Oh and on a side note if you don't think life has a funny sense of humor think again. We were worried about appraisal because we had heard stories about with state of housing market homes coming in much lower then people anticipated and we had house appraised before and never thought it came in where it should have for a one owner 4bedroom 3 bath home on 2 acres but we are in a rural area not a neighborhood and that seemed to hurt us when compared to homes in the area. After all the work that was done house came in well above what we had hoped and all was good but imagine how pleased I was when there was a note on the appraisal that master bath could use some upgrades due to the fact that it does still have linoleum and not tile like other bathrooms in the house! Lol thanks for that kick in the pants life!
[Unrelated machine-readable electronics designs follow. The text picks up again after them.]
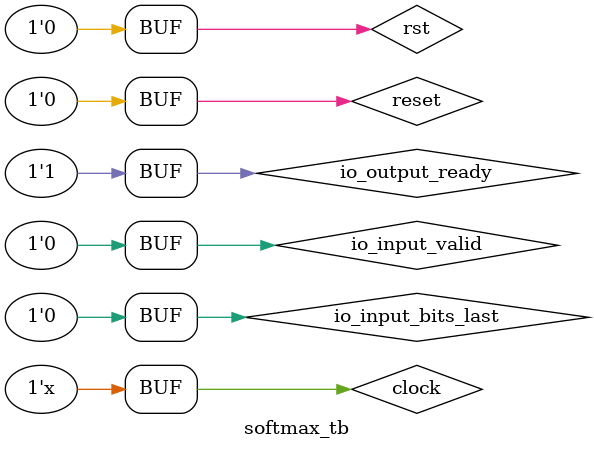
<source format=v>
`timescale 1ns/1ps

module softmax_tb();
    reg clock;
    reg reset;
    wire io_input_ready;
    reg io_input_valid;
    reg [7:0] io_input_bits_in [15:0];
    reg io_input_bits_last;
    wire io_output_ready=1'b1;
    wire io_output_valid;
    wire [7:0] io_output_bits_out [15:0];
    wire io_output_bits_last;
    reg rst;

    Softmax uut(
        .clock(clock),
        .reset(reset),
        .io_input_ready(io_input_ready),
        .io_input_valid(io_input_valid),
        .io_input_bits_in_0(io_input_bits_in[0]),
        .io_input_bits_in_1(io_input_bits_in[1]),
        .io_input_bits_in_2(io_input_bits_in[2]),
        .io_input_bits_in_3(io_input_bits_in[3]),
        .io_input_bits_in_4(io_input_bits_in[4]),
        .io_input_bits_in_5(io_input_bits_in[5]),
        .io_input_bits_in_6(io_input_bits_in[6]),
        .io_input_bits_in_7(io_input_bits_in[7]),
        .io_input_bits_in_8(io_input_bits_in[8]),
        .io_input_bits_in_9(io_input_bits_in[9]),
        .io_input_bits_in_10(io_input_bits_in[10]),
        .io_input_bits_in_11(io_input_bits_in[11]),
        .io_input_bits_in_12(io_input_bits_in[12]),
        .io_input_bits_in_13(io_input_bits_in[13]),
        .io_input_bits_in_14(io_input_bits_in[14]),
        .io_input_bits_in_15(io_input_bits_in[15]),
        .io_input_bits_last(io_input_bits_last),
        .io_output_ready(io_output_ready),
        .io_output_valid(io_output_valid),
        .io_output_bits_out_0(io_output_bits_out[0]),
        .io_output_bits_out_1(io_output_bits_out[1]),
        .io_output_bits_out_2(io_output_bits_out[2]),
        .io_output_bits_out_3(io_output_bits_out[3]),
        .io_output_bits_out_4(io_output_bits_out[4]),
        .io_output_bits_out_5(io_output_bits_out[5]),
        .io_output_bits_out_6(io_output_bits_out[6]),
        .io_output_bits_out_7(io_output_bits_out[7]),
        .io_output_bits_out_8(io_output_bits_out[8]),
        .io_output_bits_out_9(io_output_bits_out[9]),
        .io_output_bits_out_10(io_output_bits_out[10]),
        .io_output_bits_out_11(io_output_bits_out[11]),
        .io_output_bits_out_12(io_output_bits_out[12]),
        .io_output_bits_out_13(io_output_bits_out[13]),
        .io_output_bits_out_14(io_output_bits_out[14]),
        .io_output_bits_out_15(io_output_bits_out[15]),
        .io_output_bits_last(io_output_bits_last),
        .rst(rst)
    );

    initial begin
        clock=1'b1;
        reset=1'b0;
        rst=1'b0;
        io_input_valid=1'b0;
        io_input_bits_last=1'b0;
        io_input_bits_in[0]=8'h00;
        io_input_bits_in[1]=8'h00;
        io_input_bits_in[2]=8'h00;
        io_input_bits_in[3]=8'h00;
        io_input_bits_in[4]=8'h10;
        io_input_bits_in[5]=8'h10;
        io_input_bits_in[6]=8'h10;
        io_input_bits_in[7]=8'h10;
        io_input_bits_in[8]=8'h20;
        io_input_bits_in[9]=8'h20;
        io_input_bits_in[10]=8'h20;
        io_input_bits_in[11]=8'h20;
        io_input_bits_in[12]=8'h30;
        io_input_bits_in[13]=8'h30;
        io_input_bits_in[14]=8'h30;
        io_input_bits_in[15]=8'h30;
        #3
        reset=1'b1;
        rst=1'b1;
        #100
        reset=1'b0;
        rst=1'b0;
        #10
        io_input_valid=1'b1;
        io_input_bits_last=1'b1;
        #10
        io_input_valid=1'b0;
        io_input_bits_last=1'b0;
    end

    always #5 clock=~clock;
endmodule

</source>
So to that all i can say to life's little sense of humor is something my 2 year old grand daughter picked up god only knows where and says to me all the time "u funny? U not funny! I funny!" Lol


----------



## Javiles (Dec 12, 2011)

If you be leave they are coming from the plumbing drainage system find someone in your area that can perform a smoke test. Do some research


----------



## ahoney13 (Jul 29, 2013)

Hi - I just came across this forum and was wondering if you ever found out where the mosquitoes were coming from or how to get rid of them. We are having the exact problem, killing 15-20 a day, mostly in our bathroom and around our kitchen sink. It's been going on for a few weeks now and we can't seem to figure out how to solve the problem. Thanks so much!!


----------



## JBosarge (Jan 21, 2012)

Sadly no :-( it had gotten better and even went away for a while but seems to be back again! :-( we had or septic system back up and had to have it pumped/cleaned out shortly before it started and they inspected system and said was in good working order just had not been pumped out in 15 years :-/ starting to think maybe I need to have the lines in the house cleaned/jetted. Actually when I saw your post I was logging into plumbing forum to research any applicable advice. Was thinking of trying a smaller blow bag/water baffle (not sure if that's technical name) but we did have some success in unstopping main sewer line with the large blow bag while waiting on septic tank guy to arrive to pump out. Just a little Leary of putting pressure through drain lines the way my luck runs I'd be quickly looking for solutions to fixing a busted drain line under my slab. May be wrong but I will research extensively before I do try blow bag on inside drain lines. Where as I am not afraid of DIY and wholeheartedly love the success of saying I DIY that being said I am not a fool and known somethings I MUST call in a pro! Not that I learned that one from firsthand experience! (~Whistling~) lol I do seem to have an area where 2 of my 3 baths back up to each other and seem to be temperamental at times. It all the time but off and on draining and flushing quirks. Septic guy was great very informative and showed me as he explained with written diagram of how my system is setup and works fine just needed maintenance. He did say would not surprise him if after he left I realize have a smaller or partial clog inside house due to sewer back up. But because when he finished he checked and water was flowing freely through to septic system and all fixtures drained/flushed fine he said give it some time and if a problem arose call him. Then he told me he was selling his business due to he was a one man operation and ready to retire! :-(( very disappointed in my area it's a shame but more sewer guys with bad reputation then good. I'll definitely check out whoever I call beforehand. The fact that this guy took time to physically show me and draw out a diagram with references of where I could go and look to verify my set up was as it should be and in working order I was very pleased. He set the bar high for whoever takes over his business! Now could all that I just described be causing the Kant problem that's the million dollar question!


----------